/---

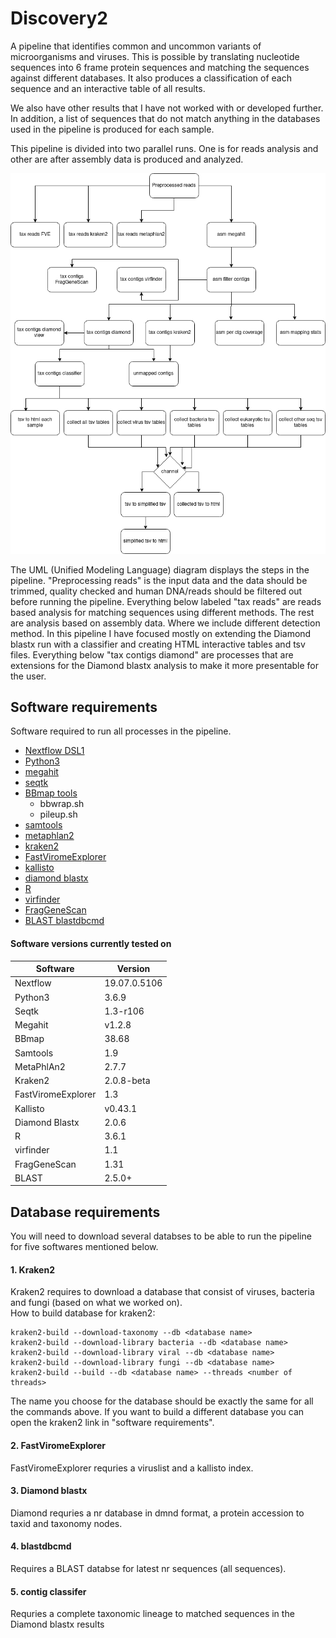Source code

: # Discovery2
A pipeline that identifies common and uncommon variants of microorganisms and viruses. 
This is possible by translating nucleotide sequences into 6 frame protein sequences and matching the sequences against different databases. 
It also produces a classification of each sequence and an interactive table of all results. 

We also have other results that I have not worked with or developed further. 
In addition, a list of sequences that do not match anything in the databases used in the pipeline is produced for each sample.

This pipeline is divided into two parallel runs. One is for reads analysis and other are after assembly data is produced and analyzed.

![alt text](/UML_diagram/discovery2.png)


The UML (Unified Modeling Language) diagram displays the steps in the pipeline. "Preprocessing reads" is the input data and the data should be trimmed, quality checked and human DNA/reads should be filtered out before running the pipeline. Everything below labeled "tax reads" are reads based analysis for matching sequences using different methods. The rest are analysis based on assembly data. Where we include different detection method. In this pipeline I have focused mostly on extending the Diamond blastx run with a classifier and creating HTML interactive tables and tsv files. Everything below "tax contigs diamond" are processes that are extensions for the Diamond blastx analysis to make it more presentable for the user.

## Software requirements 
 Software required to run all processes in the pipeline.
 - [Nextflow DSL1](https://www.nextflow.io/)
 - [Python3](https://www.python.org/downloads/)
 - [megahit](https://github.com/voutcn/megahit)
 - [seqtk](https://github.com/lh3/seqtk)
 - [BBmap tools](https://jgi.doe.gov/data-and-tools/bbtools/bb-tools-user-guide/installation-guide/)
    - bbwrap.sh
    - pileup.sh
 - [samtools](http://www.htslib.org/)
 - [metaphlan2](http://huttenhower.sph.harvard.edu/metaphlan2)
 - [kraken2](https://ccb.jhu.edu/software/kraken2/)
 - [FastViromeExplorer](https://fastviromeexplorer.readthedocs.io/en/latest/)
 - [kallisto](https://github.com/pachterlab/kallisto)
 - [diamond blastx](https://github.com/bbuchfink/diamond)
 - [R](https://www.r-project.org/)
 - [virfinder](https://github.com/jessieren/VirFinder)
 - [FragGeneScan](https://omics.informatics.indiana.edu/FragGeneScan/)
 - [BLAST blastdbcmd](https://blast.ncbi.nlm.nih.gov/Blast.cgi?CMD=Web&PAGE_TYPE=BlastDocs&DOC_TYPE=Download)

#### Software versions currently tested on
| Software   | Version |
| --------   | ------- |
| Nextflow   | 19.07.0.5106 |
| Python3    | 3.6.9   |
| Seqtk      | 1.3-r106|
| Megahit    | v1.2.8  |
| BBmap      | 38.68   |
| Samtools   | 1.9     |
| MetaPhlAn2 | 2.7.7   |
| Kraken2    | 2.0.8-beta |
| FastViromeExplorer | 1.3 |
| Kallisto    | v0.43.1 |
| Diamond Blastx | 2.0.6 |
| R           | 3.6.1   |
| virfinder   | 1.1     |
| FragGeneScan| 1.31    |
| BLAST       | 2.5.0+  |

## Database requirements 

You will need to download several databses to be able to run the pipeline for five softwares mentioned below.

#### 1. Kraken2 
Kraken2 requires to download a database that consist of viruses, bacteria and fungi (based on what we worked on).  
How to build database for kraken2:
```
kraken2-build --download-taxonomy --db <database name>
kraken2-build --download-library bacteria --db <database name>
kraken2-build --download-library viral --db <database name>
kraken2-build --download-library fungi --db <database name>
kraken2-build --build --db <database name> --threads <number of threads>
```
The name you choose for the database should be exactly the same for all the commands above. If you want to build a different database you can open the kraken2 link in "software requirements".

#### 2. FastViromeExplorer
FastViromeExplorer requries a viruslist and a kallisto index.

#### 3. Diamond blastx
Diamond requries a nr database in dmnd format, a protein accession to taxid and taxonomy nodes. 

#### 4. blastdbcmd
Requires a BLAST databse for latest nr sequences (all sequences).

#### 5. contig classifer
Requries a complete taxonomic lineage to matched sequences in the Diamond blastx results










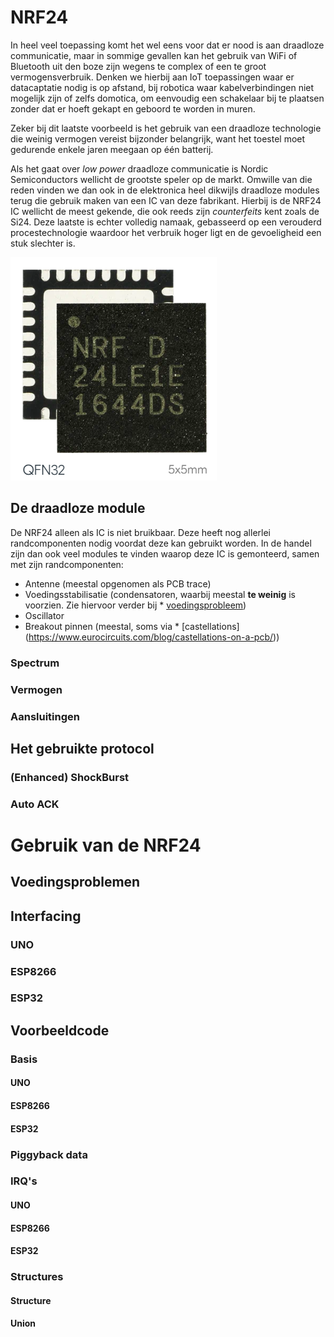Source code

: # NRF24

In heel veel toepassing komt het wel eens voor dat er nood is aan draadloze communicatie, maar in sommige gevallen kan het gebruik van WiFi of Bluetooth uit den boze zijn wegens te complex of een te groot vermogensverbruik. Denken we hierbij aan IoT toepassingen waar er datacaptatie nodig is op afstand, bij robotica waar kabelverbindingen niet mogelijk zijn of zelfs domotica, om eenvoudig een schakelaar bij te plaatsen zonder dat er hoeft gekapt en geboord te worden in muren. 

Zeker bij dit laatste voorbeeld is het gebruik van een draadloze technologie die weinig vermogen vereist bijzonder belangrijk, want het toestel moet gedurende enkele jaren meegaan op één batterij. 

Als het gaat over _low power_ draadloze communicatie is Nordic Semiconductors wellicht de grootste speler op de markt. Omwille van die reden vinden we dan ook in de elektronica heel dikwijls draadloze modules terug die gebruik maken van een IC van deze fabrikant. Hierbij is de NRF24 IC wellicht de meest gekende, die ook reeds zijn _counterfeits_ kent zoals de Si24. Deze laatste is echter volledig namaak, gebasseerd op een verouderd procestechnologie waardoor het verbruik hoger ligt en de gevoeligheid een stuk slechter is.

![NRF24 IC](./assets/nrf24_ic.png)

## De draadloze module

De NRF24 alleen als IC is niet bruikbaar. Deze heeft nog allerlei randcomponenten nodig voordat deze kan gebruikt worden. In de handel zijn dan ook veel modules te vinden waarop deze IC is gemonteerd, samen met zijn randcomponenten:
* Antenne (meestal opgenomen als PCB trace)
* Voedingsstabilisatie (condensatoren, waarbij meestal __te weinig__ is voorzien. Zie hiervoor verder bij * [voedingsprobleem](#Voedingsprobleem))
* Oscillator
* Breakout pinnen (meestal, soms via * [castellations] (https://www.eurocircuits.com/blog/castellations-on-a-pcb/))

### Spectrum

### Vermogen

### Aansluitingen

## Het gebruikte protocol

### (Enhanced) ShockBurst

### Auto ACK

# Gebruik van de NRF24

## Voedingsproblemen

## Interfacing

### UNO

### ESP8266

### ESP32

## Voorbeeldcode

### Basis

#### UNO

#### ESP8266

#### ESP32

### Piggyback data

### IRQ's

#### UNO

#### ESP8266

#### ESP32

### Structures

#### Structure

#### Union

\---

• [The task] Give the records back exactly, with no pictures.

• [Task output]
Source code

: # Discovery2
A pipeline that identifies common and uncommon variants of microorganisms and viruses. 
This is possible by translating nucleotide sequences into 6 frame protein sequences and matching the sequences against different databases. 
It also produces a classification of each sequence and an interactive table of all results. 

We also have other results that I have not worked with or developed further. 
In addition, a list of sequences that do not match anything in the databases used in the pipeline is produced for each sample.

This pipeline is divided into two parallel runs. One is for reads analysis and other are after assembly data is produced and analyzed.

![alt text](/UML_diagram/discovery2.png)


The UML (Unified Modeling Language) diagram displays the steps in the pipeline. "Preprocessing reads" is the input data and the data should be trimmed, quality checked and human DNA/reads should be filtered out before running the pipeline. Everything below labeled "tax reads" are reads based analysis for matching sequences using different methods. The rest are analysis based on assembly data. Where we include different detection method. In this pipeline I have focused mostly on extending the Diamond blastx run with a classifier and creating HTML interactive tables and tsv files. Everything below "tax contigs diamond" are processes that are extensions for the Diamond blastx analysis to make it more presentable for the user.

## Software requirements 
 Software required to run all processes in the pipeline.
 - [Nextflow DSL1](https://www.nextflow.io/)
 - [Python3](https://www.python.org/downloads/)
 - [megahit](https://github.com/voutcn/megahit)
 - [seqtk](https://github.com/lh3/seqtk)
 - [BBmap tools](https://jgi.doe.gov/data-and-tools/bbtools/bb-tools-user-guide/installation-guide/)
    - bbwrap.sh
    - pileup.sh
 - [samtools](http://www.htslib.org/)
 - [metaphlan2](http://huttenhower.sph.harvard.edu/metaphlan2)
 - [kraken2](https://ccb.jhu.edu/software/kraken2/)
 - [FastViromeExplorer](https://fastviromeexplorer.readthedocs.io/en/latest/)
 - [kallisto](https://github.com/pachterlab/kallisto)
 - [diamond blastx](https://github.com/bbuchfink/diamond)
 - [R](https://www.r-project.org/)
 - [virfinder](https://github.com/jessieren/VirFinder)
 - [FragGeneScan](https://omics.informatics.indiana.edu/FragGeneScan/)
 - [BLAST blastdbcmd](https://blast.ncbi.nlm.nih.gov/Blast.cgi?CMD=Web&PAGE_TYPE=BlastDocs&DOC_TYPE=Download)

#### Software versions currently tested on
| Software   | Version |
| --------   | ------- |
| Nextflow   | 19.07.0.5106 |
| Python3    | 3.6.9   |
| Seqtk      | 1.3-r106|
| Megahit    | v1.2.8  |
| BBmap      | 38.68   |
| Samtools   | 1.9     |
| MetaPhlAn2 | 2.7.7   |
| Kraken2    | 2.0.8-beta |
| FastViromeExplorer | 1.3 |
| Kallisto    | v0.43.1 |
| Diamond Blastx | 2.0.6 |
| R           | 3.6.1   |
| virfinder   | 1.1     |
| FragGeneScan| 1.31    |
| BLAST       | 2.5.0+  |

## Database requirements 

You will need to download several databses to be able to run the pipeline for five softwares mentioned below.

#### 1. Kraken2 
Kraken2 requires to download a database that consist of viruses, bacteria and fungi (based on what we worked on).  
How to build database for kraken2:
```
kraken2-build --download-taxonomy --db <database name>
kraken2-build --download-library bacteria --db <database name>
kraken2-build --download-library viral --db <database name>
kraken2-build --download-library fungi --db <database name>
kraken2-build --build --db <database name> --threads <number of threads>
```
The name you choose for the database should be exactly the same for all the commands above. If you want to build a different database you can open the kraken2 link in "software requirements".

#### 2. FastViromeExplorer
FastViromeExplorer requries a viruslist and a kallisto index.

#### 3. Diamond blastx
Diamond requries a nr database in dmnd format, a protein accession to taxid and taxonomy nodes. 

#### 4. blastdbcmd
Requires a BLAST databse for latest nr sequences (all sequences).

#### 5. contig classifer
Requries a complete taxonomic lineage to matched sequences in the Diamond blastx results










Source code

: # NRF24

In heel veel toepassing komt het wel eens voor dat er nood is aan draadloze communicatie, maar in sommige gevallen kan het gebruik van WiFi of Bluetooth uit den boze zijn wegens te complex of een te groot vermogensverbruik. Denken we hierbij aan IoT toepassingen waar er datacaptatie nodig is op afstand, bij robotica waar kabelverbindingen niet mogelijk zijn of zelfs domotica, om eenvoudig een schakelaar bij te plaatsen zonder dat er hoeft gekapt en geboord te worden in muren. 

Zeker bij dit laatste voorbeeld is het gebruik van een draadloze technologie die weinig vermogen vereist bijzonder belangrijk, want het toestel moet gedurende enkele jaren meegaan op één batterij. 

Als het gaat over _low power_ draadloze communicatie is Nordic Semiconductors wellicht de grootste speler op de markt. Omwille van die reden vinden we dan ook in de elektronica heel dikwijls draadloze modules terug die gebruik maken van een IC van deze fabrikant. Hierbij is de NRF24 IC wellicht de meest gekende, die ook reeds zijn _counterfeits_ kent zoals de Si24. Deze laatste is echter volledig namaak, gebasseerd op een verouderd procestechnologie waardoor het verbruik hoger ligt en de gevoeligheid een stuk slechter is.

![NRF24 IC](./assets/nrf24_ic.png)

## De draadloze module

De NRF24 alleen als IC is niet bruikbaar. Deze heeft nog allerlei randcomponenten nodig voordat deze kan gebruikt worden. In de handel zijn dan ook veel modules te vinden waarop deze IC is gemonteerd, samen met zijn randcomponenten:
* Antenne (meestal opgenomen als PCB trace)
* Voedingsstabilisatie (condensatoren, waarbij meestal __te weinig__ is voorzien. Zie hiervoor verder bij * [voedingsprobleem](#Voedingsprobleem))
* Oscillator
* Breakout pinnen (meestal, soms via * [castellations] (https://www.eurocircuits.com/blog/castellations-on-a-pcb/))

### Spectrum

### Vermogen

### Aansluitingen

## Het gebruikte protocol

### (Enhanced) ShockBurst

### Auto ACK

# Gebruik van de NRF24

## Voedingsproblemen

## Interfacing

### UNO

### ESP8266

### ESP32

## Voorbeeldcode

### Basis

#### UNO

#### ESP8266

#### ESP32

### Piggyback data

### IRQ's

#### UNO

#### ESP8266

#### ESP32

### Structures

#### Structure

#### Union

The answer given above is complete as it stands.